The show carried on with Disclosure’s remix of Jesse Ware’s ‘Running’ as an enormous gush of excitement whipped through the crowd until every single person was, in their own hipster way, dancing. Continuing on without the euphoric crowd missing a beat to a host of older edits that first helped bring attention to the duo, every aspect of the show dripped with this ‘bigger idea’; a collective awareness between the artists performing and the crowd dancing below, of both parties wanting to be a part of what was being created and felt that instant. Moving on to the duo’s unreleased remix of UK garage pioneer’s, Artful Dodger’s hit ‘Please Don’t Turn Me On’, the brothers took a moment to pay homage in a kind of ‘DJ passing of the torch’.
And as any professional entertainer knows, you have to bring all that built up excitement to a head at some point. Flirting with the crowd, Howard humbly leaned into the microphone and said, “Thank you so much for making our first show fucking amazing, we have one more for you.” You could feel the crowd buzzing with this energy, they knew the insanely catchy bassline and signature wobbly drops were coming as ‘Latch’ began to fill the speakers of the room. The most recent and most anthem-worthy of Disclosure’s tracks, featuring newcomer, singer Sam Smith, punched a hole in the ceiling of Glasslands and blew the roof completely off. Closing with a new tune they “hadn’t quite worked out yet”, a heart pumping 90′s throwback nod to the early days of house music had the dance party below going absolutely insane with a communal “I love this moment” feel. Everyone had grins across their face and eagerly cheered and screamed, “Welcome to New York!” as the song came to a close and the boys graciously thanked the extremely packed room of music fans.

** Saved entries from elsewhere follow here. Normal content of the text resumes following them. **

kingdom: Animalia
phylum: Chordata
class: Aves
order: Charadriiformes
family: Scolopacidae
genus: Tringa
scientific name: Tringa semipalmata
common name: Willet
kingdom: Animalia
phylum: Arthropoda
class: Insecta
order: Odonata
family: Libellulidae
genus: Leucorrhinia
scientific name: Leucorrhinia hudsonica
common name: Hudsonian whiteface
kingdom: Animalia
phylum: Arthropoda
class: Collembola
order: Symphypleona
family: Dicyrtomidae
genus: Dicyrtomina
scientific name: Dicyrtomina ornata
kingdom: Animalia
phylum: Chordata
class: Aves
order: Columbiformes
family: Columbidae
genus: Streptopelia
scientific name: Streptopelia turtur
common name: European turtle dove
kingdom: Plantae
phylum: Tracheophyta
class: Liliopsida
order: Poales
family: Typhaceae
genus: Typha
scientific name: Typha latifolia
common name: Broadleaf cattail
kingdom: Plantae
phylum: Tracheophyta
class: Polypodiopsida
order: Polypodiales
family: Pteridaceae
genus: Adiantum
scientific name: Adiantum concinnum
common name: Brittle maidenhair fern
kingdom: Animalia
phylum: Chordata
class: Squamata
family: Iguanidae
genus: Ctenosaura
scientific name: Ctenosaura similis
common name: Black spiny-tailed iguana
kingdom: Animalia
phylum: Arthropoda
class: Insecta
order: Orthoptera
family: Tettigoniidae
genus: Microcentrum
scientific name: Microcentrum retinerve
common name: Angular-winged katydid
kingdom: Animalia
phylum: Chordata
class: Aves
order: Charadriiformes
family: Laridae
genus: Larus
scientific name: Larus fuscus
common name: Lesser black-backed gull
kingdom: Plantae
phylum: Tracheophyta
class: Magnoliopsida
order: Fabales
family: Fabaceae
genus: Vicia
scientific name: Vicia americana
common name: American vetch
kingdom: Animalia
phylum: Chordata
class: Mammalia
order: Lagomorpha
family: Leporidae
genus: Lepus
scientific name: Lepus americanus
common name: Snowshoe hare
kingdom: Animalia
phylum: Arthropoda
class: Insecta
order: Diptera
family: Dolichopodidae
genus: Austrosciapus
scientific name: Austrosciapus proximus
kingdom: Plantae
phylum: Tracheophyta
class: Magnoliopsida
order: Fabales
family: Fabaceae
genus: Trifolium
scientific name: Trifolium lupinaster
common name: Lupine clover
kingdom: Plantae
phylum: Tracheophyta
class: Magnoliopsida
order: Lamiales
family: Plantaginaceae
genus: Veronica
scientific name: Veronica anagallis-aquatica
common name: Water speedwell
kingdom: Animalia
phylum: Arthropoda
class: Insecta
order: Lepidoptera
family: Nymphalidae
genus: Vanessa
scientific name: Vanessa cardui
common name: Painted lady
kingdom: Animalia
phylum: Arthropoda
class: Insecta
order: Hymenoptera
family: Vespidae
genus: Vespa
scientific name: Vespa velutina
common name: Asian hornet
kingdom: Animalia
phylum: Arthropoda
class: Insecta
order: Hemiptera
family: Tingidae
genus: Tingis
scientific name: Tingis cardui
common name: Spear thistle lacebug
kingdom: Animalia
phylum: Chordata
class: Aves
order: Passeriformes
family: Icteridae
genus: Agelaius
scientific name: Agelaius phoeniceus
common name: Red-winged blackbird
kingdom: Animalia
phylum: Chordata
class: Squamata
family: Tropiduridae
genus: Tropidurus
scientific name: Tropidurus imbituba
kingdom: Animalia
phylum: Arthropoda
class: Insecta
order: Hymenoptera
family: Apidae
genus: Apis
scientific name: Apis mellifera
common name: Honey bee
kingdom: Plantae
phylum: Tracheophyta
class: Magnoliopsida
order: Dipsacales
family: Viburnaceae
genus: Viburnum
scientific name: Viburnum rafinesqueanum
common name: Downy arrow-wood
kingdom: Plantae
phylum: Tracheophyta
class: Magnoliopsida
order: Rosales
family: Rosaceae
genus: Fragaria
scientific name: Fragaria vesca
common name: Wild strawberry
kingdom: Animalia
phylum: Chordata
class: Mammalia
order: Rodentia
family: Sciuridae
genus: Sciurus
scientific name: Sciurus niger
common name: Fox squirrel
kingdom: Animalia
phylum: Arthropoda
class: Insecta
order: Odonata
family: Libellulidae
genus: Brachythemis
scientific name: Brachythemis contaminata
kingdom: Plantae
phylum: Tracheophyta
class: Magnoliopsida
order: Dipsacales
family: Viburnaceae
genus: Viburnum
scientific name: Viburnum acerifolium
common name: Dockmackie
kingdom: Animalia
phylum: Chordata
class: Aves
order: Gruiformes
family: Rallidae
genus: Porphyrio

What took place at Glasslands last week, was brothers Guy and Howard recreating that infectious UK garage, funky and house sound from their recordings, and instead of relying on those recordings and a laptop to get them through a live show, Disclosure took their creative process all the way to the stage and didn’t stop creating until the lights went off.
So for music fans today, and their connection to Disclosure, it’s not about a 2-step revival, (yes, I read the NY Times review of the show), because most of the people listening to Disclosure don’t remember 2-step, or care, for that matter. It’s about more than that. About the movement behind 2-step. Kids going to clubs and dancing to some ground-breaking music being played by the best DJs and musicians in the game. We want to dance, get sweaty, feel the beat, and be a part of the moment. The laptops are secondary. The boys behind Disclosure understand it’s more than music that we want. We want the entire club, their hearts and their soul, and we won’t stop gnawing and raking our own skin until we get it.